In it, he seeks to serve the needs of all in Christian faith communities, ordained or lay, who wish to exercise a ministry of 'pastoral companionship'. The book has three main strands. The first is that of personal experience. Even those of us long in the tooth will benefit from some of the rich pastoral insights and stories contained here. Secondly, there is the counselling theory which has underpinned much of his practice of pastoral care. He draws primarily on the work of the American psychologist, Carl Rogers, known for his 'person-centred approach'. Rogers believed that the counsellor was someone whose task was to enable 'healing and positive change by providing the conditions in which the individual's actualising tendency can work unhindered' (p.53, Forster's summary). Finally, Michael offers Biblical and theological reflection, creatively addressing passages from Genesis and Exodus and then looking at the birth narratives of Jesus and at the accounts of his dying and resurrection ('dying' rather than 'death' is his preferred usage). It is sometimes the case that writers in the Christian tradition use scripture as mere ballast to justify their argument. Forster is refreshingly different in that the Hebrew and Christian texts illuminate what he has been seeking to share with us. His chapter on the Resurrection is particularly suggestive. It may be sermon-like in its frequent repetition of the phrase 'It doesn't have to be that way' but the sermon in question is a powerful one.

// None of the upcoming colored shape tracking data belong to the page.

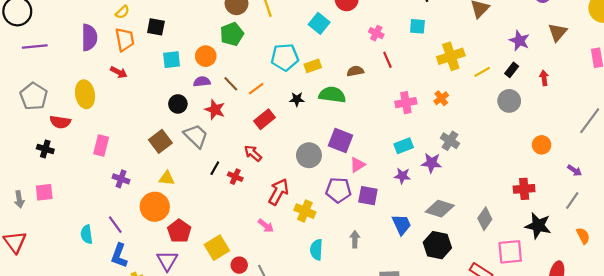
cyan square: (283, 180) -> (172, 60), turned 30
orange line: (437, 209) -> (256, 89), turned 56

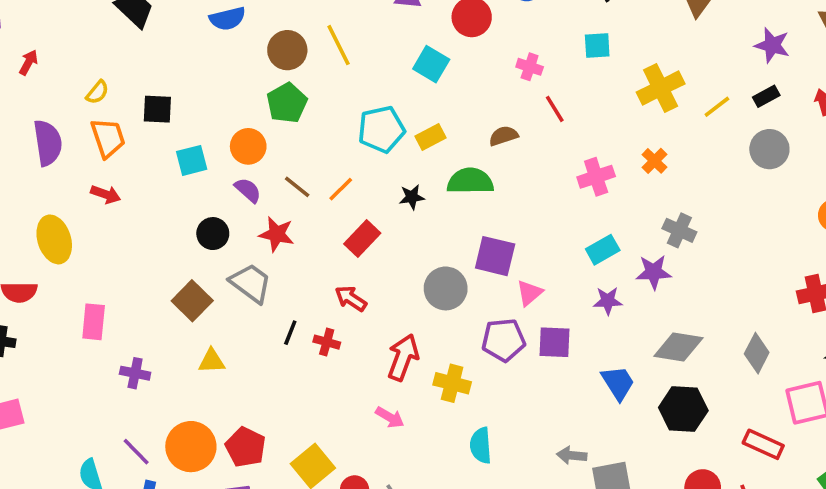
black rectangle: (512, 70) -> (766, 96), turned 32
purple semicircle: (202, 82) -> (248, 190), turned 56
orange circle: (155, 207) -> (191, 447), moved
gray arrow: (355, 239) -> (572, 455), moved, turned -77

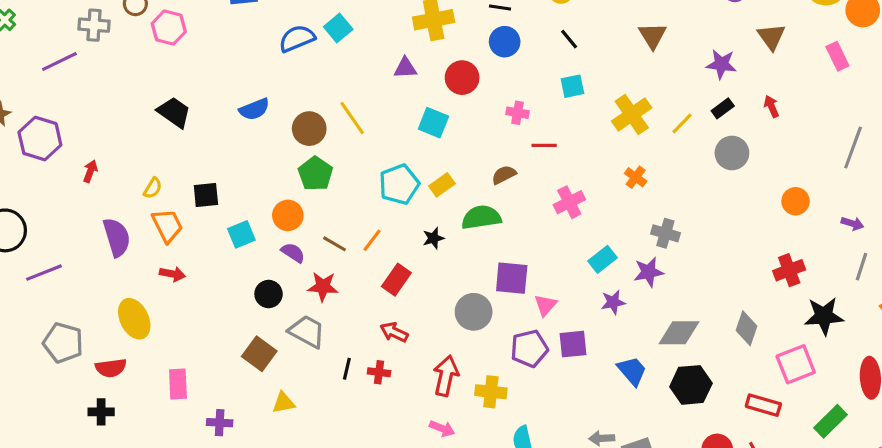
red line: (555, 109) -> (544, 145), turned -50
pink cross: (596, 177) -> (569, 202), moved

I recognise in Michael Forster that 'pearl of great price', a pastoral theologian. He has an eye (or ear) for a telling definition but also a gift for a pithy summary, as when he remarks that 'the creative heart of religion is not in dogmas and institutions but in story and storytelling' (p.67). I was reminded, too, when he speaks of the way the pastoral encounter can be a form of prayer, because of the quality of attention offered, that the great French philosopher and spiritual teacher Simone Weill regarded attention as the highest form of prayer. One of Michael's strengths is the capacity to stimulate the reader's own reflections. I should say that the book also contains guidance on good practice, ethics and safeguards plus a section on sources of professional support and a useful short list of references. It strikes me that the book as a whole could serve as the basis of a pastoral training course for those interested in exploring what it means to be a pastoral companion, how, in other words, 'to provide a psychological environment where [people are enabled to] find and come to trust their own resources for becoming' (p.22). Of course, this requires a willingness to 'trust the process' but what are we, if not a people of faith?